Après quelques considérations sur les maladies zymotiques [3] (c’est-à-dire dont les causes étaient inconnues à l’époque), il développe un raisonnement qui veut que si il est impossible au micrographe de rechercher des éléments pathogènes qu’il ne connaît pas, il semble « évident que les bactéries meurtrières ou non possèdent toutes le même mode de diffusion, que le vent, la sécheresse ou la pluie » agiront de semblable façon sur les ferments morbides ou inoffensifs.
Ainsi donc, « comme l’observation le fait pressentir, les recrudescences des bactéries vulgaires doivent coïncider avec les recrudescences des bactéries infectieuses, […] ; en un mot, la statistique des schizomycètes [4] atmosphériques, effectuées en bloc, peut donner des indications utiles sur le nombre relativement grand ou faible des ferments morbides ».
- * Il s’agit là de valeurs approchées ; j’ai en effet dû les extrapoler du graphique original.
Ce sujet, à l’époque était tout à fait neuf. La figure 5 a été reconstruite à partir des données (Tableau 4) utilisées par Miquel qui proviennent des relevés météorologiques de Montsouris, de ses travaux de dénombrements bactériens dans l’atmosphère et des statistiques démographiques publiées par le Dr Bertillon (le frère de l’inventeur du Bertillonnage, c’est-à-dire les relevés anthropométriques).
« Du mois d’octobre 1879 à la première quinzaine de janvier 1880, la courbe des décès causés par les maladies épidémiques ou contagieuses présente de légères oscillations et une marche ascendante n’ayant aucun rapport avec la distribution des bactéries atmosphériques. […] C’est surtout à partir de fin janvier, après une recrudescence remarquable de bactéries, que la courbe des décès s’élève brusquement pour se maintenir haute, avec tendance à faiblir en février ».

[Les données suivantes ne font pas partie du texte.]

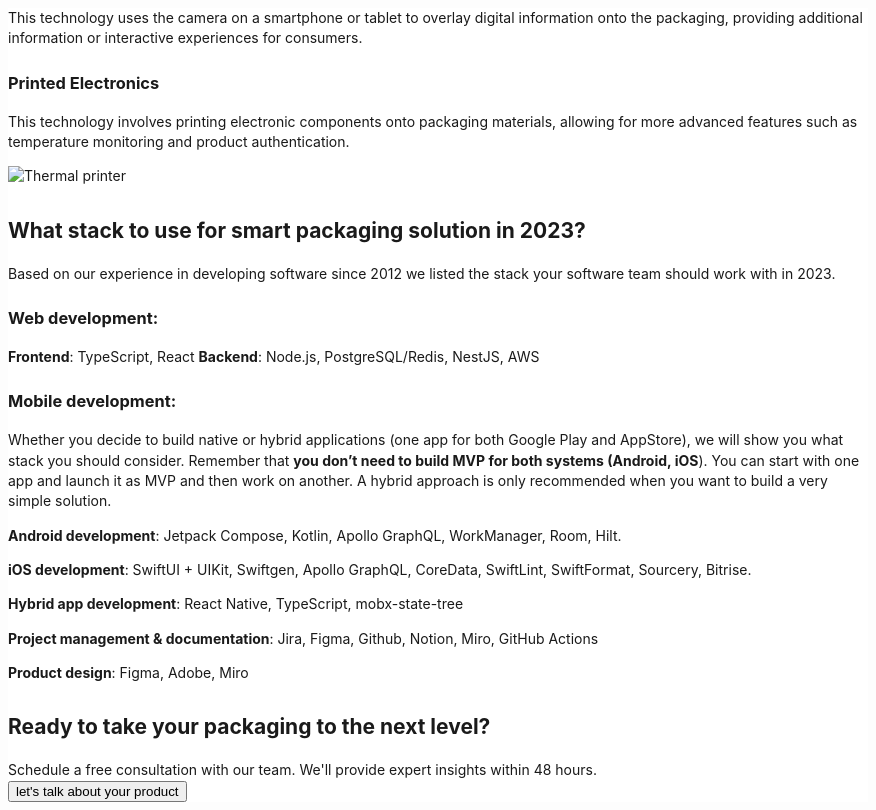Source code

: This technology uses the camera on a smartphone or tablet to overlay digital information onto the packaging, providing additional information or interactive experiences for consumers.

### Printed Electronics

This technology involves printing electronic components onto packaging materials, allowing for more advanced features such as temperature monitoring and product authentication.

<div class="image"><img src="/images/printer.png" alt="Thermal printer" title="Thermal printer"  /> </div>

## What stack to use for smart packaging solution in 2023?

Based on our experience in developing software since 2012 we listed the stack your software team should work with in 2023. 

### Web development:

**Frontend**: TypeScript, React
**Backend**: Node.js, PostgreSQL/Redis, NestJS, AWS

### Mobile development:

Whether you decide to build native or hybrid applications (one app for both Google Play and AppStore), we will show you what stack you should consider. Remember that **you don’t need to build MVP for both systems (Android, iOS**). You can start with one app and launch it as MVP and then work on another. A hybrid approach is only recommended when you want to build a very simple solution. 

**Android development**: Jetpack Compose, Kotlin, Apollo GraphQL, WorkManager, Room, Hilt.

**iOS development**: SwiftUI + UIKit, Swiftgen, Apollo GraphQL, CoreData, SwiftLint, SwiftFormat, Sourcery, Bitrise.

**Hybrid app development**: React Native, TypeScript, mobx-state-tree

**Project management & documentation**: Jira, Figma, Github, Notion, Miro, GitHub Actions

**Product design**: Figma, Adobe, Miro

<div class='block-button'><h2>Ready to take your packaging to the next level?</h2><div>Schedule a free consultation with our team. We'll provide expert insights within 48 hours.</div><a href="https://brightinventions.pl/start-project/"><button>let's talk about your product</button></a></div>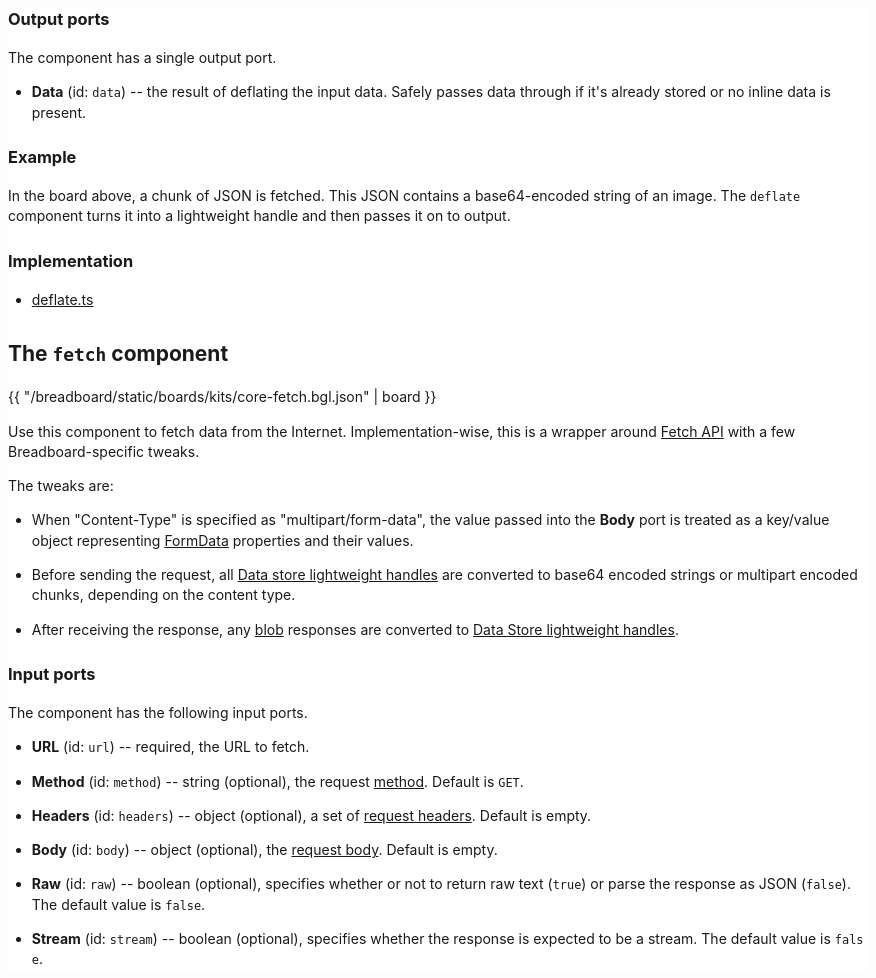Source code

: ### Output ports

The component has a single output port.

- **Data** (id: `data`) -- the result of deflating the input data. Safely passes data through if it's already stored or no inline data is present.

### Example

In the board above, a chunk of JSON is fetched. This JSON contains a base64-encoded string of an image. The `deflate` component turns it into a lightweight handle and then passes it on to output.

### Implementation

- [deflate.ts]({{src_url}}deflate.ts)

## The `fetch` component

{{ "/breadboard/static/boards/kits/core-fetch.bgl.json" | board }}

Use this component to fetch data from the Internet. Implementation-wise, this is a wrapper around [Fetch API](https://developer.mozilla.org/en-US/docs/Web/API/Fetch_API) with a few Breadboard-specific tweaks.

The tweaks are:

- When "Content-Type" is specified as "multipart/form-data", the value passed into the **Body** port is treated as a key/value object representing [FormData](https://developer.mozilla.org/en-US/docs/Web/API/FormData) properties and their values.

- Before sending the request, all [Data store lightweight handles](/breadboard/docs/reference/data-store/) are converted to base64 encoded strings or multipart encoded chunks, depending on the content type.

- After receiving the response, any [blob]() responses are converted to [Data Store lightweight handles](/breadboard/docs/reference/data-store/).

### Input ports

The component has the following input ports.

- **URL** (id: `url`) -- required, the URL to fetch.

- **Method** (id: `method`) -- string (optional), the request [method](https://developer.mozilla.org/en-US/docs/Web/HTTP/Methods). Default is `GET`.

- **Headers** (id: `headers`) -- object (optional), a set of [request headers](https://developer.mozilla.org/en-US/docs/Web/API/Headers). Default is empty.

- **Body** (id: `body`) -- object (optional), the [request body](https://developer.mozilla.org/en-US/docs/Web/API/RequestInit#body). Default is empty.

- **Raw** (id: `raw`) -- boolean (optional), specifies whether or not to return raw text (`true`) or parse the response as JSON (`false`). The default value is `false`.

- **Stream** (id: `stream`) -- boolean (optional), specifies whether the response is expected to be a stream. The default value is `false`.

Ces données ne permirent pas à Miquel de tirer des conclusions, qu’il ne voulait pas hâtives, considérant que ces fluctuations pouvaient être dues au hasard. Il essaya bien de relier les données métrologiques dont il disposait aux données de morbidité, maladie par maladie, mais l’état des connaissances microbiologiques de l’époque (on ne faisait pas encore bien la différence entre maladies causées par les bactéries, les virus ou … les miasmes [5] ; le bacille tuberculeux ne sera identifié que l’année suivante [6]) ne lui permettait pas de trancher. Il indique cependant qu’en « construisant une courbe avec la somme des décès causés par ces dernières affections [fièvre typhoïde, choléra infantile, fièvres éruptives], les coïncidences deviennent saisissantes ». Malheureusement, il ne donne pas la courbe, ni les chiffres…
Là où la valeur scientifique de Miquel se révèle c’est qu’il conclut en remarquant que ses mesures de bactéries de l’atmosphère sont pratiquées à Montsouris, mais que les parisiens qui meurent de ces affections habitent Paris intra muros. Ainsi, « l’Observatoire de Montsouris est, par sa situation, un lieu mal choisi pour obtenir la courbe des variations des bactéries tenues en suspension dans l’atmosphère du centre de Paris ». C’est pour cette raison qu’il a « jugé indispensable d’établir une station de microscopie peu éloignée du centre ». Le maire du IV ème arrondissement mettra à sa disposition un local rue de Rivoli et en 1882, dans l’Annuaire, le docteur Miquel développera cette question à partir de nouveaux travaux.